## What is needed
Put each line of the records below into a Markdown table with the columns "Row" and "Line", numbering the rows in order and omitting blank lines. Do not include the pictures in the table.

#### Source data

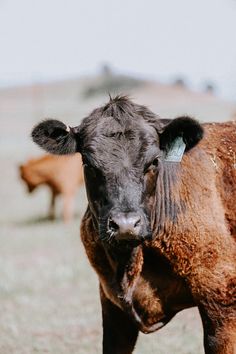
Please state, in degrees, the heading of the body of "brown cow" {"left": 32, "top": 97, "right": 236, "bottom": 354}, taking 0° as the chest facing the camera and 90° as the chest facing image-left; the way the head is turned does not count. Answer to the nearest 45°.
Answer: approximately 45°

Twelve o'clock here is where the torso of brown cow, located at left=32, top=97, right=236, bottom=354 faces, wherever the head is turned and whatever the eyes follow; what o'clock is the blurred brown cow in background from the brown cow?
The blurred brown cow in background is roughly at 4 o'clock from the brown cow.

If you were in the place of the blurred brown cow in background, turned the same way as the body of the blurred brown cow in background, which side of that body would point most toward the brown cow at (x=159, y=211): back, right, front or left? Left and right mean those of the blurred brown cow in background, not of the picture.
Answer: left

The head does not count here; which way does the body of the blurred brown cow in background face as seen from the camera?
to the viewer's left

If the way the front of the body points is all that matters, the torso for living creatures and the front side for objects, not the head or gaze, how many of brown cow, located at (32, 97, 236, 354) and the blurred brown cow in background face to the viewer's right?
0
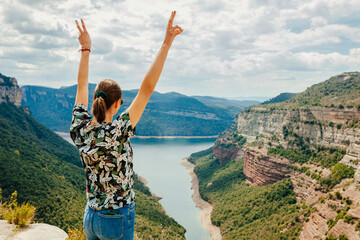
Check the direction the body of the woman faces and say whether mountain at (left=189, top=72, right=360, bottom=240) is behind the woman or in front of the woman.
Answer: in front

########

## Answer to this task
| Row | Line |
|---|---|
| 1 | Please state, in degrees, the heading of the body of "brown cow" {"left": 32, "top": 97, "right": 236, "bottom": 354}, taking 0° as the chest facing the camera and 90° as the chest facing image-left; the way the head is turned does not count. Answer to the nearest 45°. |
| 2 | Answer: approximately 45° |
| 3 | Twelve o'clock here is where the torso of brown cow, located at left=32, top=97, right=236, bottom=354 faces, wherever the head is turned and whatever the eyes follow; what o'clock is the blurred brown cow in background from the brown cow? |
| 4 | The blurred brown cow in background is roughly at 4 o'clock from the brown cow. |
| 5 | If you were in the place of the blurred brown cow in background, turned the same way as the body of the blurred brown cow in background, which side of that body would point most toward the brown cow at (x=159, y=211): back, right, front or left? Left and right mean those of the blurred brown cow in background, not of the picture. |
| 6 | Answer: left |
| 7 | The head does not count here; which way does the body of the blurred brown cow in background face as seen from the camera? |
| 8 | to the viewer's left |
| 9 | If the way the front of the body points is all that matters, the torso for living creatures and the front side for objects, not the head or gaze, how many of brown cow, located at (32, 97, 236, 354) and the blurred brown cow in background face to the viewer's right? |
| 10 | 0 |
| 11 | Check the direction the body of the woman faces and say whether mountain at (left=189, top=72, right=360, bottom=240) is behind the woman or in front of the woman. |
| 12 | Answer: in front |